■ Task description ■
Every line of the material needs an exact copy, apart from the images.

+--

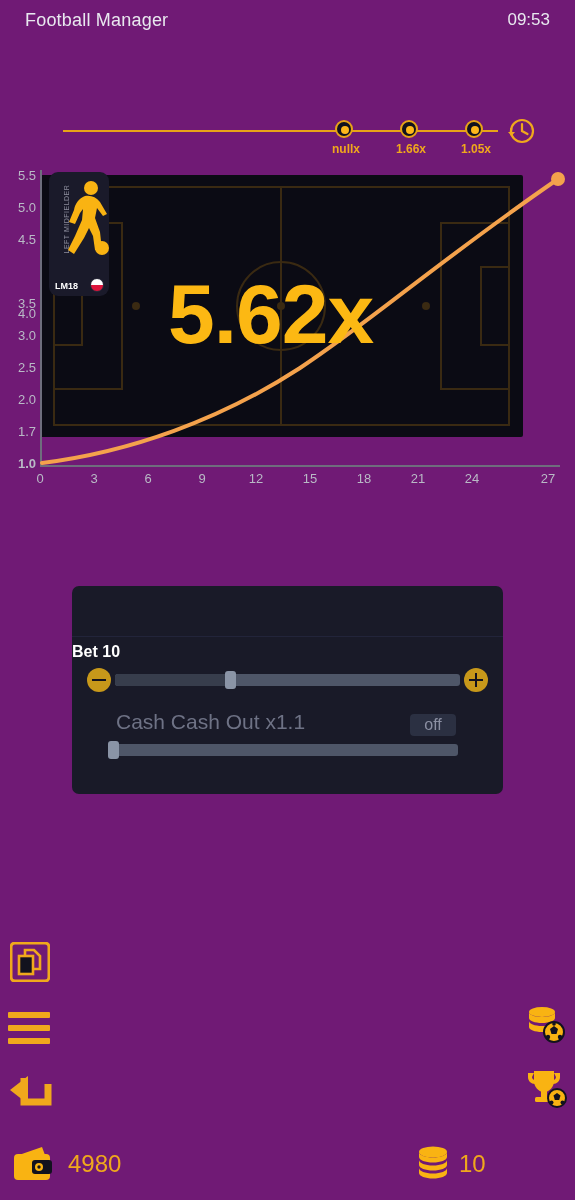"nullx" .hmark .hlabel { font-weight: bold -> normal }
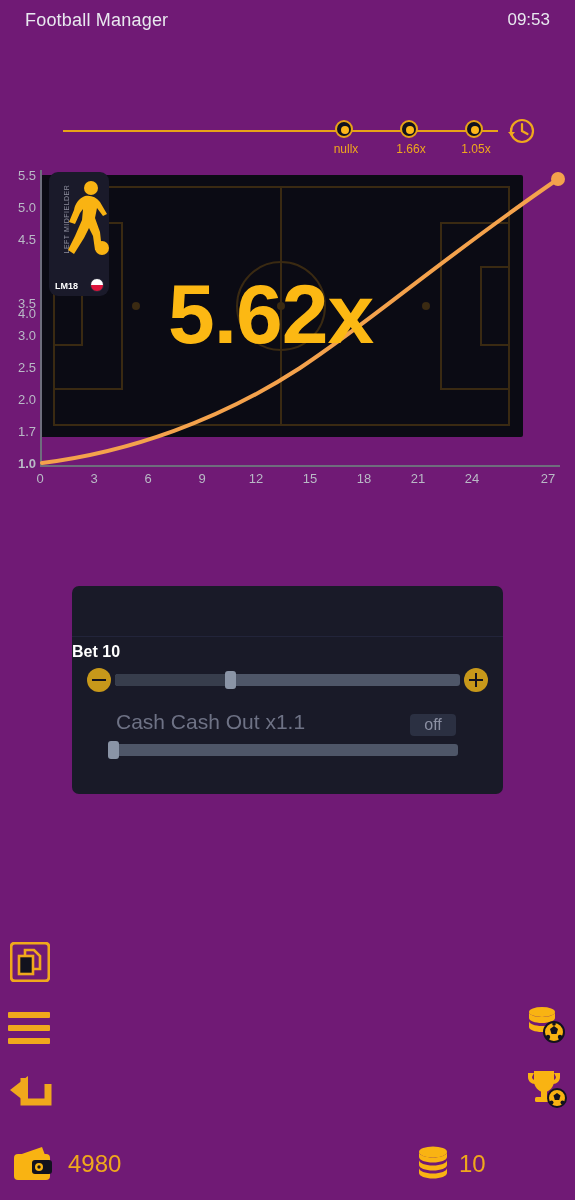"Auto" div.auto-tab { html: none -> <div> <svg> <circle></circle> <rect></rect> <rect></rect> <path></path> <path></path> </svg> <div>Auto</div> </div> }
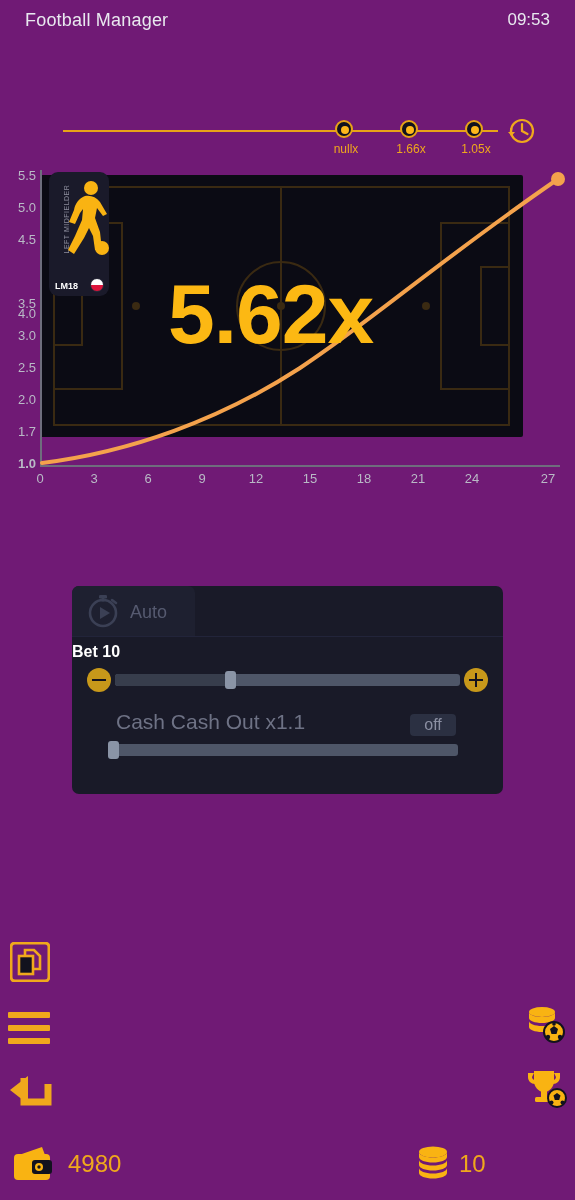"10" .coin-group { gap: 8px -> 28px }
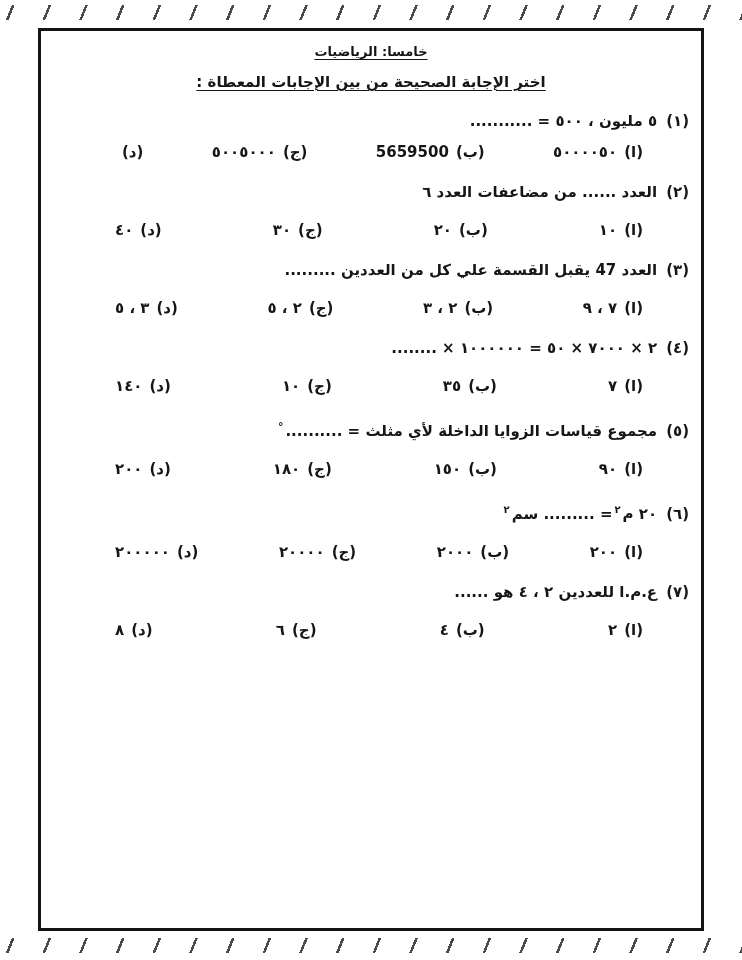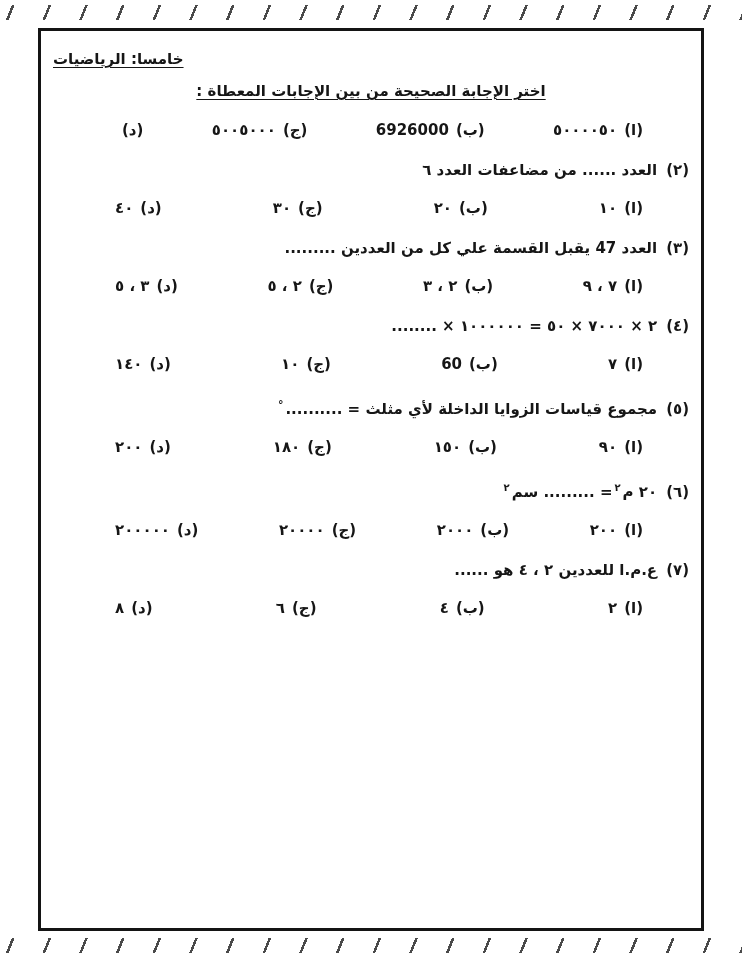"خامسا: الرياضيات" .header { font-size: 15px -> 13px; margin-top: 9px -> 3px; text-align: left -> center }
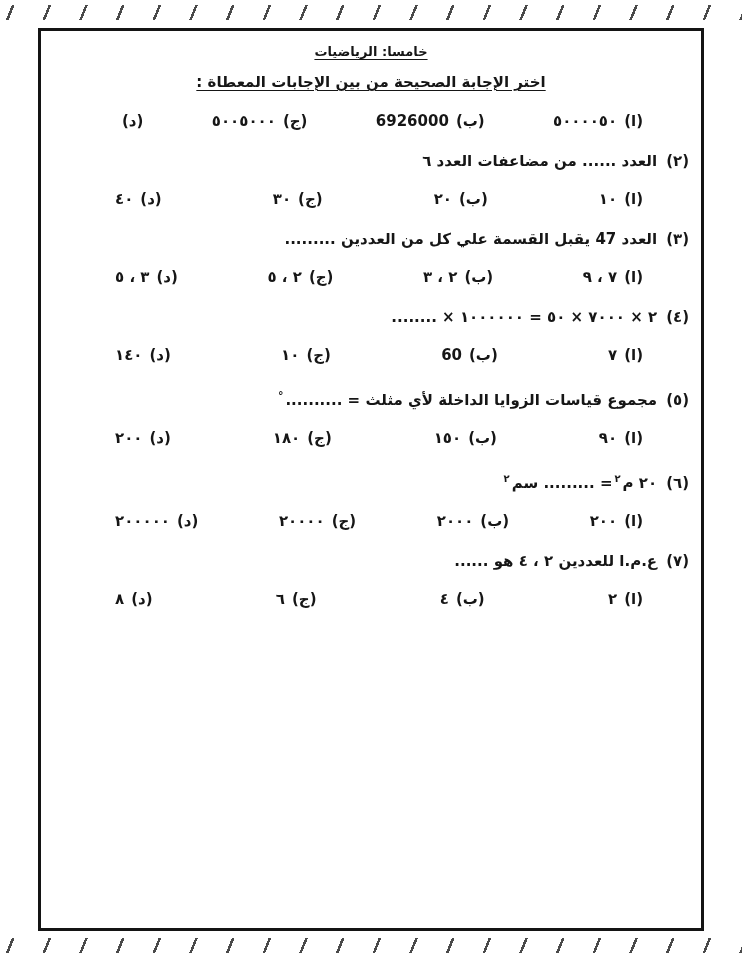"(١)٥ مليون ، ٥٠٠ =" div.q-line { html: none -> <div> <span>(١)</span><span>٥ مليون ، ٥٠٠ = ...........</span> </div> }
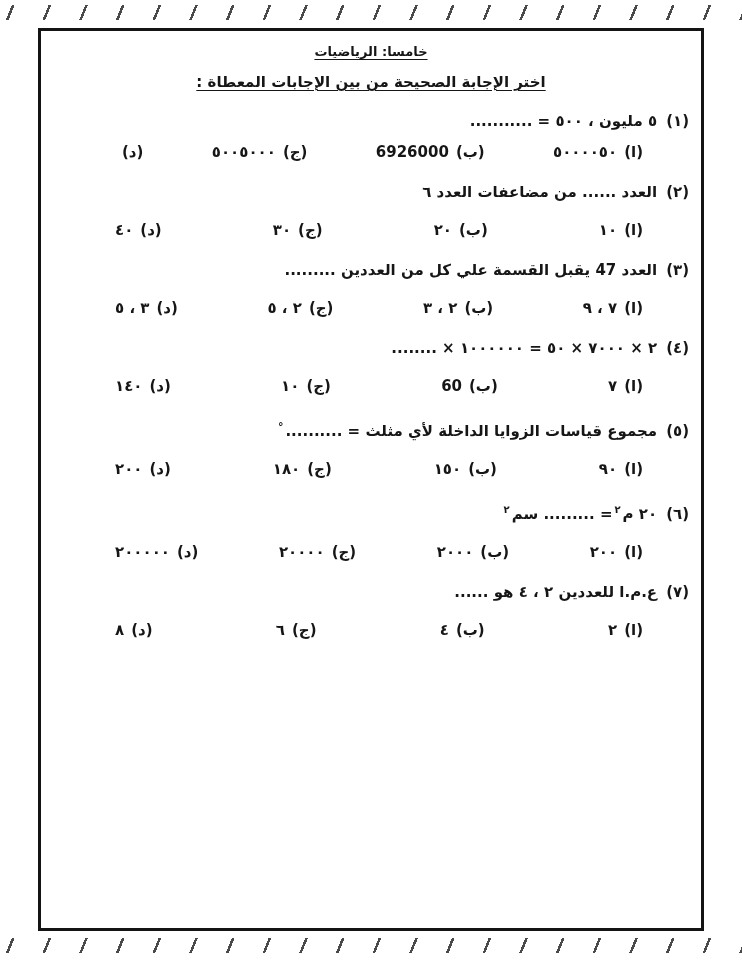"6926000" span.opt-val { text: 6926000 -> 5659500 }
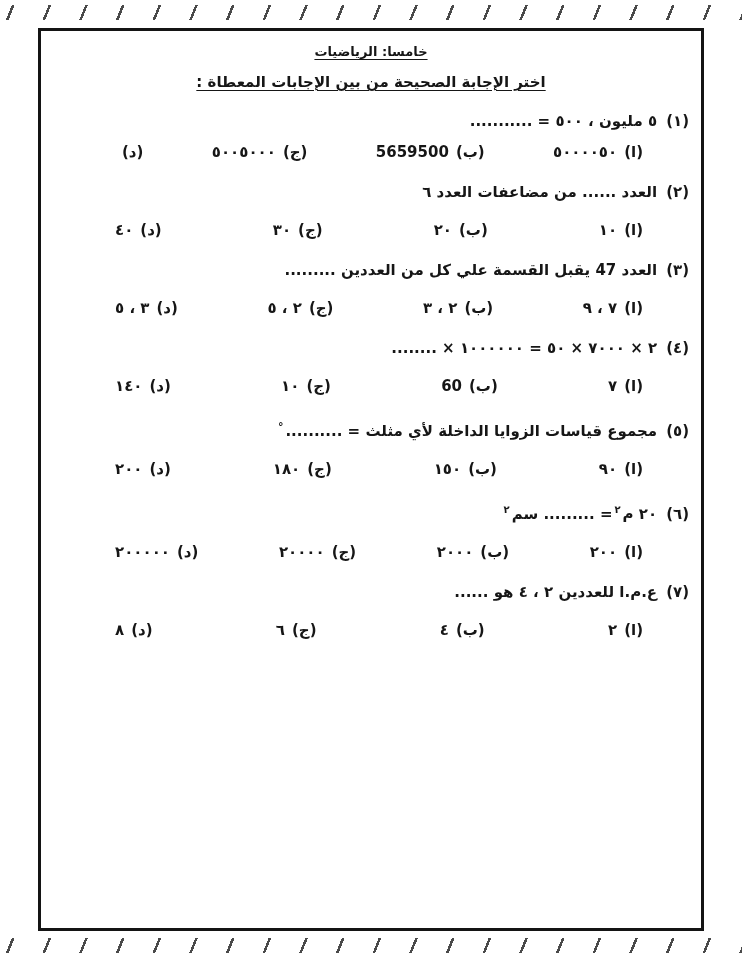"60" span.opt-val { text: 60 -> ٣٥ }
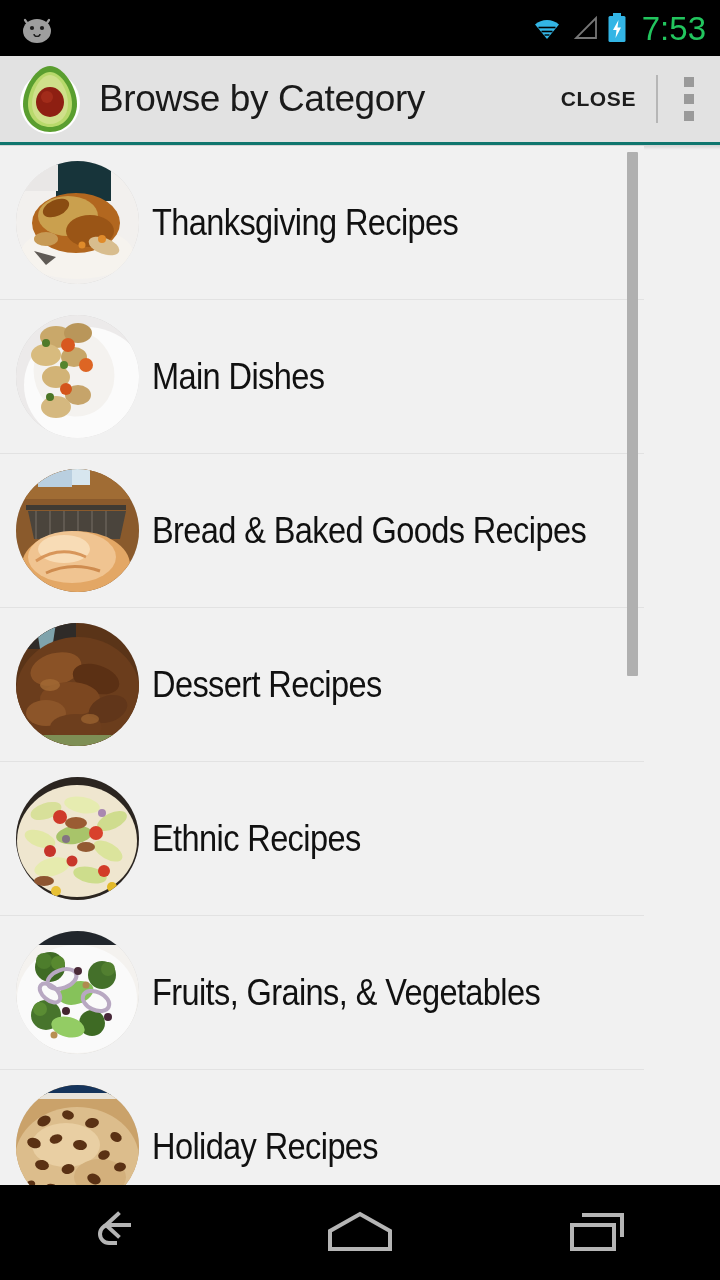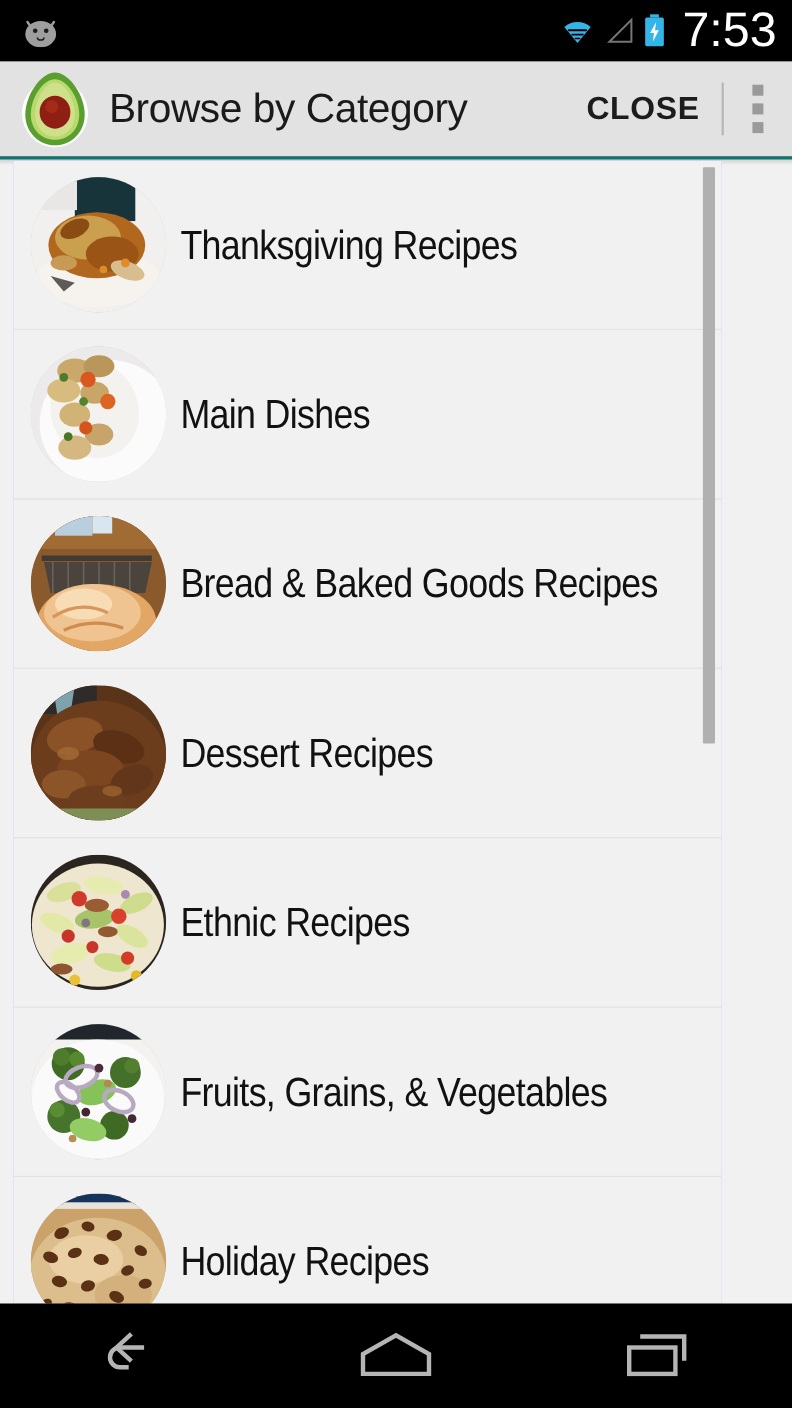"7:53" .status-clock { color: #ffffff -> #22c55e; font-size: 44px -> 33px }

+--

■ Answer space ■
"nullx" .hmark .hlabel { font-weight: bold -> normal }
"Auto" div.auto-tab { html: none -> <div> <svg> <circle></circle> <rect></rect> <rect></rect> <path></path> <path></path> </svg> <div>Auto</div> </div> }
"10" .coin-group { gap: 8px -> 28px }
"خامسا: الرياضيات" .header { font-size: 15px -> 13px; margin-top: 9px -> 3px; text-align: left -> center }
"(١)٥ مليون ، ٥٠٠ =" div.q-line { html: none -> <div> <span>(١)</span><span>٥ مليون ، ٥٠٠ = ...........</span> </div> }
"6926000" span.opt-val { text: 6926000 -> 5659500 }
"60" span.opt-val { text: 60 -> ٣٥ }
"7:53" .status-clock { color: #ffffff -> #22c55e; font-size: 44px -> 33px }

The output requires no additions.